### [Information provided]
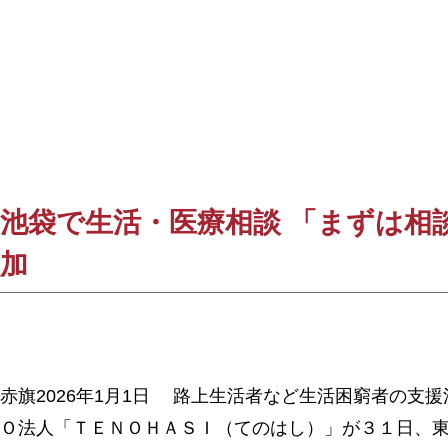
池袋で生活・医療相談 「まずは相
加
赤旗2026年1月1日 路上生活者など生活困窮者の支
Ｏ法人「ＴＥＮＯＨＡＳＩ（てのはし）」が３１日、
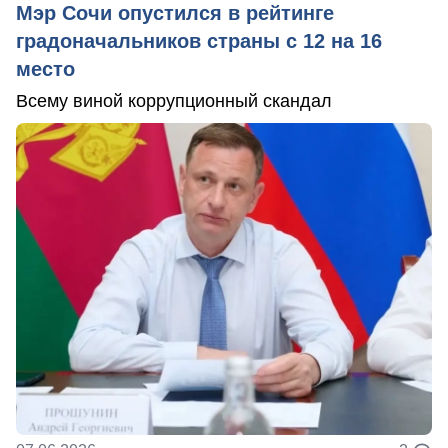
Мэр Сочи опустился в рейтинге
градоначальников страны с 12 на 16
место
Всему виной коррупционный скандал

### [Aim of the exercise]
Copy out word for word the stretch of the data from the line containing "Мэр Сочи опустился в рейтинге" through the end of the data.

### [Output]
Мэр Сочи опустился в рейтинге
градоначальников страны с 12 на 16
место
Всему виной коррупционный скандал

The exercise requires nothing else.